++++ Dataset entries

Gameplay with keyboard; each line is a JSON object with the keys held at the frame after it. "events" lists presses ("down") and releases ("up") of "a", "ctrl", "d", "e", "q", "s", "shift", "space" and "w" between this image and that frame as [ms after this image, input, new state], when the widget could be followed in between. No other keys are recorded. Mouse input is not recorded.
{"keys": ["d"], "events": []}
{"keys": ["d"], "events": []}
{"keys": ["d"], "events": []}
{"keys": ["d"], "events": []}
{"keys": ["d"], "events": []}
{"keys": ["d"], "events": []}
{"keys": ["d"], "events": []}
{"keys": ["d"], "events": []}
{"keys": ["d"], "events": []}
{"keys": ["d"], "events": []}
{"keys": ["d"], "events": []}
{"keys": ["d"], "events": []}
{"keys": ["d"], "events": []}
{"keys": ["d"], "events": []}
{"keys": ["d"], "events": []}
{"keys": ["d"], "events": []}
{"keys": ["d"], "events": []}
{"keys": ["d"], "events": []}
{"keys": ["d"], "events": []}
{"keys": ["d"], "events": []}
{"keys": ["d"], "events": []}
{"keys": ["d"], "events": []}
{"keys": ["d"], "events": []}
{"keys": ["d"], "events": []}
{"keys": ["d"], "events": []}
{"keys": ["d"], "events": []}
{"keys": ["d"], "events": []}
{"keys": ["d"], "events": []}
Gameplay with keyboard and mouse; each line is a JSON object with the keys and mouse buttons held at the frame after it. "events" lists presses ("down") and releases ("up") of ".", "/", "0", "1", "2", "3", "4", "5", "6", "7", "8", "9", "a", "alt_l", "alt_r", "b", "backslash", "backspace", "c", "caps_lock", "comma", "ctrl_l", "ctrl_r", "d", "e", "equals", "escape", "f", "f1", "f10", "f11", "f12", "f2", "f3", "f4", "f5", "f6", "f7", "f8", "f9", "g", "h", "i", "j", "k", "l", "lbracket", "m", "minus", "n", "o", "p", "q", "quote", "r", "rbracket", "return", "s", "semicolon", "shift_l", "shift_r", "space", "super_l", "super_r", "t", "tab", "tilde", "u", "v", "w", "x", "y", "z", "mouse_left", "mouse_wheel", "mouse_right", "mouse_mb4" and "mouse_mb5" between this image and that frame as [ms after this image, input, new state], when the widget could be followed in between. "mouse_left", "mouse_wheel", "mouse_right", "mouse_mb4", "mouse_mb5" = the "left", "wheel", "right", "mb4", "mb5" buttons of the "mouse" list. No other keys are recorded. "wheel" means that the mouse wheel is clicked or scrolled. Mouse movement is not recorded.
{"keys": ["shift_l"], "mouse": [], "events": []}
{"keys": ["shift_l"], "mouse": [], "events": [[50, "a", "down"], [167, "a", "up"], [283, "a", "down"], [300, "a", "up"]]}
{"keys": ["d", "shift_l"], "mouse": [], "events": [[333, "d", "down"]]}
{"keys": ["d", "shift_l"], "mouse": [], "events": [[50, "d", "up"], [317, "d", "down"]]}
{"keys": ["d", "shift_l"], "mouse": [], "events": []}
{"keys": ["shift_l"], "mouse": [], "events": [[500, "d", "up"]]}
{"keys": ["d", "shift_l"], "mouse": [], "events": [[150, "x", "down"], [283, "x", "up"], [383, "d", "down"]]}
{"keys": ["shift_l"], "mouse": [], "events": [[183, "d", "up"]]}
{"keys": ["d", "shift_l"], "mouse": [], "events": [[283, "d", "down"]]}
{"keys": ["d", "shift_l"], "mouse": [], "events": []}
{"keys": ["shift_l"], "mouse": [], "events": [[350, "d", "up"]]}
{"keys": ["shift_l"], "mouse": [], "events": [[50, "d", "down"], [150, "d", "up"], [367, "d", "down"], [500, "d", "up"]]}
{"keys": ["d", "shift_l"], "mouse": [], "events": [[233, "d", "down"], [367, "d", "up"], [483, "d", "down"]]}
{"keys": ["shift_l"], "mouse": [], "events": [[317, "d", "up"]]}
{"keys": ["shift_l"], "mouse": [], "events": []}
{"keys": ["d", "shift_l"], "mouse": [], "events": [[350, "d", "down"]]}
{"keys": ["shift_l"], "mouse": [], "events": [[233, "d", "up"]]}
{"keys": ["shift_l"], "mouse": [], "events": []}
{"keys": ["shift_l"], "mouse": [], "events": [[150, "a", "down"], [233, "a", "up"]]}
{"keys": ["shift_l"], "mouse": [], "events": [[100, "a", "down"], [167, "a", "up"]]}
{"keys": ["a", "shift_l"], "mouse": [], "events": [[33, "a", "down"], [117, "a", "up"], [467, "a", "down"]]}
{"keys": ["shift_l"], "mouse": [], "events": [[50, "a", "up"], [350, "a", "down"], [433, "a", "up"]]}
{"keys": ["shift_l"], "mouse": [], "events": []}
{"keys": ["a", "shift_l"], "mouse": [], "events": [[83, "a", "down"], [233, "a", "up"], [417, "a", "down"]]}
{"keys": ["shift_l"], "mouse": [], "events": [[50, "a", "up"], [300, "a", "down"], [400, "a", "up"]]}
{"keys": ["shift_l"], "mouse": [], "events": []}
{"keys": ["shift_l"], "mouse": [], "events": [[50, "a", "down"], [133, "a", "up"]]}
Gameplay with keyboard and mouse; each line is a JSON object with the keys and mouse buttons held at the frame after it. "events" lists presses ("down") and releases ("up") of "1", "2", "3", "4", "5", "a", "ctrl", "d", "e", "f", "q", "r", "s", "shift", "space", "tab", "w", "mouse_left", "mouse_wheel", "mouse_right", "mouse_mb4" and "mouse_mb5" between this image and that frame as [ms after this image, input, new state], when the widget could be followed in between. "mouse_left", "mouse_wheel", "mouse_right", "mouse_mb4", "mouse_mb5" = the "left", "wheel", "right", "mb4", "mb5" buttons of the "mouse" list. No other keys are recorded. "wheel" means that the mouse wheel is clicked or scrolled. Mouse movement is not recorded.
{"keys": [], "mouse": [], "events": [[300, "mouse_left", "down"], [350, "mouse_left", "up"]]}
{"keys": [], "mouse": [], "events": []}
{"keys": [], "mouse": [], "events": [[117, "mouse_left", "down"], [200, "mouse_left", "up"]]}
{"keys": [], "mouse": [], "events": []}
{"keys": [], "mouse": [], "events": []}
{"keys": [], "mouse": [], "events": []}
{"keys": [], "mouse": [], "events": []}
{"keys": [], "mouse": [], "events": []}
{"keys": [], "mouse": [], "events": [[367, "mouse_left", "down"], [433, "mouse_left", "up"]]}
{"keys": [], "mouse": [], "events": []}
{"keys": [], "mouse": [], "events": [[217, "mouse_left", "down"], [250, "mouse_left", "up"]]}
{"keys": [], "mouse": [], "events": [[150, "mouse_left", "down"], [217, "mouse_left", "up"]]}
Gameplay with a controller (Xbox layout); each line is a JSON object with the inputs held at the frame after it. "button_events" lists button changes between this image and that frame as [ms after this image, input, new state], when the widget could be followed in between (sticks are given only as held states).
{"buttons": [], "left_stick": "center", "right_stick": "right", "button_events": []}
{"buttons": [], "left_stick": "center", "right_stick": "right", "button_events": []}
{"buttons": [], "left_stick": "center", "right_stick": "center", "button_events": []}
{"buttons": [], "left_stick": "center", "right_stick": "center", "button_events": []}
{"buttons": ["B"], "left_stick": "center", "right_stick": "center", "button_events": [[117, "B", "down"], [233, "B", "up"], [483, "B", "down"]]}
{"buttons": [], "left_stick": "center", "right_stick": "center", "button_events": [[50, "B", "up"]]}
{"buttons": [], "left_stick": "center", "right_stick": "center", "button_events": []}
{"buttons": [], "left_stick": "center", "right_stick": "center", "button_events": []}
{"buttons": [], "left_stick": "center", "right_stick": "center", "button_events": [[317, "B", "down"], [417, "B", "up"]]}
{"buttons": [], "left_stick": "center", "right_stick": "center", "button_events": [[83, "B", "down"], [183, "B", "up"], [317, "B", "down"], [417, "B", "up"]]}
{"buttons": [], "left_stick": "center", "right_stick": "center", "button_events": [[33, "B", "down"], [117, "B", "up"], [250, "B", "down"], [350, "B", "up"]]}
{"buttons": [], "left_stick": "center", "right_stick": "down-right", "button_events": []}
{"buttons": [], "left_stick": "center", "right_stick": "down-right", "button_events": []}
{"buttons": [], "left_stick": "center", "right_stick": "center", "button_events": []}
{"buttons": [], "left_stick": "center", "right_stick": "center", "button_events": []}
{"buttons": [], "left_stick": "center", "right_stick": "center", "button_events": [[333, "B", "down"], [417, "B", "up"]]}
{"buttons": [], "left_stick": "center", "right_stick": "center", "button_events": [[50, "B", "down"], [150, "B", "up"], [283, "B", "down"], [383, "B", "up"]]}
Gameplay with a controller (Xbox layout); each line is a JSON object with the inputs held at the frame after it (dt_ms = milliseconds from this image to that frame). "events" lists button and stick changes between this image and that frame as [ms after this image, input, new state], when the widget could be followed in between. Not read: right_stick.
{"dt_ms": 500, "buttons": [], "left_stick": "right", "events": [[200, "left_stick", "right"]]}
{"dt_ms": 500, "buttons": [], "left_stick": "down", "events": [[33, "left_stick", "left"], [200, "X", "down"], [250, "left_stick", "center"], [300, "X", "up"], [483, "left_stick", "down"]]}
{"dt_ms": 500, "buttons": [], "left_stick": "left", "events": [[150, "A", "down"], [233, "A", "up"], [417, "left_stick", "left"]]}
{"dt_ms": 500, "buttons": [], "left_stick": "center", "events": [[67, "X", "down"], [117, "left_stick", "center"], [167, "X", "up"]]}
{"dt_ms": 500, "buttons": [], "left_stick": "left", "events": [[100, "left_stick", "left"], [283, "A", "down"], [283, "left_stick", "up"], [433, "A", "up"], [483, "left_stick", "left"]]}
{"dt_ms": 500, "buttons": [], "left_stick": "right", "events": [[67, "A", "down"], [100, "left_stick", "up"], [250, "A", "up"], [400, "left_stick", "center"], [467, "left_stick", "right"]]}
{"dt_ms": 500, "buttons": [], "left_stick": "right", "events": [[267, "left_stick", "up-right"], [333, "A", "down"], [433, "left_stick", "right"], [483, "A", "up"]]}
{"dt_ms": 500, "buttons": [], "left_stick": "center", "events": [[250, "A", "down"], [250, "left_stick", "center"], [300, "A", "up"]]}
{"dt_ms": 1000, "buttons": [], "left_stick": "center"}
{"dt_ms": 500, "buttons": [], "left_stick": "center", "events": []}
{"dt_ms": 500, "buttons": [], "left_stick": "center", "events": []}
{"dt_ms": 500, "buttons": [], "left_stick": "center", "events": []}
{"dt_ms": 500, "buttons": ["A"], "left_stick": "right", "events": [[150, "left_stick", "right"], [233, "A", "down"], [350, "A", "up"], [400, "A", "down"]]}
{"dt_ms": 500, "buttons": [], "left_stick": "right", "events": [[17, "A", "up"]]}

++++++++

Work instruction: Respond with only the number of lines above that include the string "controller".

Solution for this task: 2